• Task: Please give the data below again in full, exactly as it stands.

• Source material:

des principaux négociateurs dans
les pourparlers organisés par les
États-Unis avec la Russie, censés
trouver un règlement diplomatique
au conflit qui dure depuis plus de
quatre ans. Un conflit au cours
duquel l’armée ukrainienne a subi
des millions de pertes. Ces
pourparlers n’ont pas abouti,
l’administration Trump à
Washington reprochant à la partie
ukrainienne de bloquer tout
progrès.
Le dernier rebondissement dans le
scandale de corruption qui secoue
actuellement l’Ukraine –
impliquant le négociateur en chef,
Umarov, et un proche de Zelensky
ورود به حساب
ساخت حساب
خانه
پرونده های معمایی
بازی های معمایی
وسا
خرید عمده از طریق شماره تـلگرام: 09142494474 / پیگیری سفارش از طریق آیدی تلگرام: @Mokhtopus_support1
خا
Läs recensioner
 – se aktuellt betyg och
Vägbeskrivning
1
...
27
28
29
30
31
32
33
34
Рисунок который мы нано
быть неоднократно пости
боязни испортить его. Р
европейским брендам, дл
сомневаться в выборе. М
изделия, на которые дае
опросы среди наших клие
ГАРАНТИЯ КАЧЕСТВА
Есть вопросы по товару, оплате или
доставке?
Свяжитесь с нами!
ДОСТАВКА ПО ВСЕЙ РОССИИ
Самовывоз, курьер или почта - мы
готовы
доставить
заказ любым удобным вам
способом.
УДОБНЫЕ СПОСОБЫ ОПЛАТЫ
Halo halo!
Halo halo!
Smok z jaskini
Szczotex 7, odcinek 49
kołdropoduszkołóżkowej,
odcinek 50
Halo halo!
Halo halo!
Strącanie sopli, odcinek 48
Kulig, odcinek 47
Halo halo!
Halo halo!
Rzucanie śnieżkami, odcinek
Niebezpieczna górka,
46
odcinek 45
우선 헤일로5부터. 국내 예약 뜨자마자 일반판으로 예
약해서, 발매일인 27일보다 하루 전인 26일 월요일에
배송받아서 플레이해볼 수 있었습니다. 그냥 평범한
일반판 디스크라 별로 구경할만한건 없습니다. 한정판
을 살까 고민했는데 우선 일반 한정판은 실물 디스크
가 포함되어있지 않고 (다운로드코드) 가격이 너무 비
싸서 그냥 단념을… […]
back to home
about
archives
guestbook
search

• Solution to the exercise:
des principaux négociateurs dans
les pourparlers organisés par les
États-Unis avec la Russie, censés
trouver un règlement diplomatique
au conflit qui dure depuis plus de
quatre ans. Un conflit au cours
duquel l’armée ukrainienne a subi
des millions de pertes. Ces
pourparlers n’ont pas abouti,
l’administration Trump à
Washington reprochant à la partie
ukrainienne de bloquer tout
progrès.
Le dernier rebondissement dans le
scandale de corruption qui secoue
actuellement l’Ukraine –
impliquant le négociateur en chef,
Umarov, et un proche de Zelensky
ورود به حساب
ساخت حساب
خانه
پرونده های معمایی
بازی های معمایی
وسا
خرید عمده از طریق شماره تـلگرام: 09142494474 / پیگیری سفارش از طریق آیدی تلگرام: @Mokhtopus_support1
خا
Läs recensioner
 – se aktuellt betyg och
Vägbeskrivning
1
...
27
28
29
30
31
32
33
34
Рисунок который мы нано
быть неоднократно пости
боязни испортить его. Р
европейским брендам, дл
сомневаться в выборе. М
изделия, на которые дае
опросы среди наших клие
ГАРАНТИЯ КАЧЕСТВА
Есть вопросы по товару, оплате или
доставке?
Свяжитесь с нами!
ДОСТАВКА ПО ВСЕЙ РОССИИ
Самовывоз, курьер или почта - мы
готовы
доставить
заказ любым удобным вам
способом.
УДОБНЫЕ СПОСОБЫ ОПЛАТЫ
Halo halo!
Halo halo!
Smok z jaskini
Szczotex 7, odcinek 49
kołdropoduszkołóżkowej,
odcinek 50
Halo halo!
Halo halo!
Strącanie sopli, odcinek 48
Kulig, odcinek 47
Halo halo!
Halo halo!
Rzucanie śnieżkami, odcinek
Niebezpieczna górka,
46
odcinek 45
우선 헤일로5부터. 국내 예약 뜨자마자 일반판으로 예
약해서, 발매일인 27일보다 하루 전인 26일 월요일에
배송받아서 플레이해볼 수 있었습니다. 그냥 평범한
일반판 디스크라 별로 구경할만한건 없습니다. 한정판
을 살까 고민했는데 우선 일반 한정판은 실물 디스크
가 포함되어있지 않고 (다운로드코드) 가격이 너무 비
싸서 그냥 단념을… […]
back to home
about
archives
guestbook
search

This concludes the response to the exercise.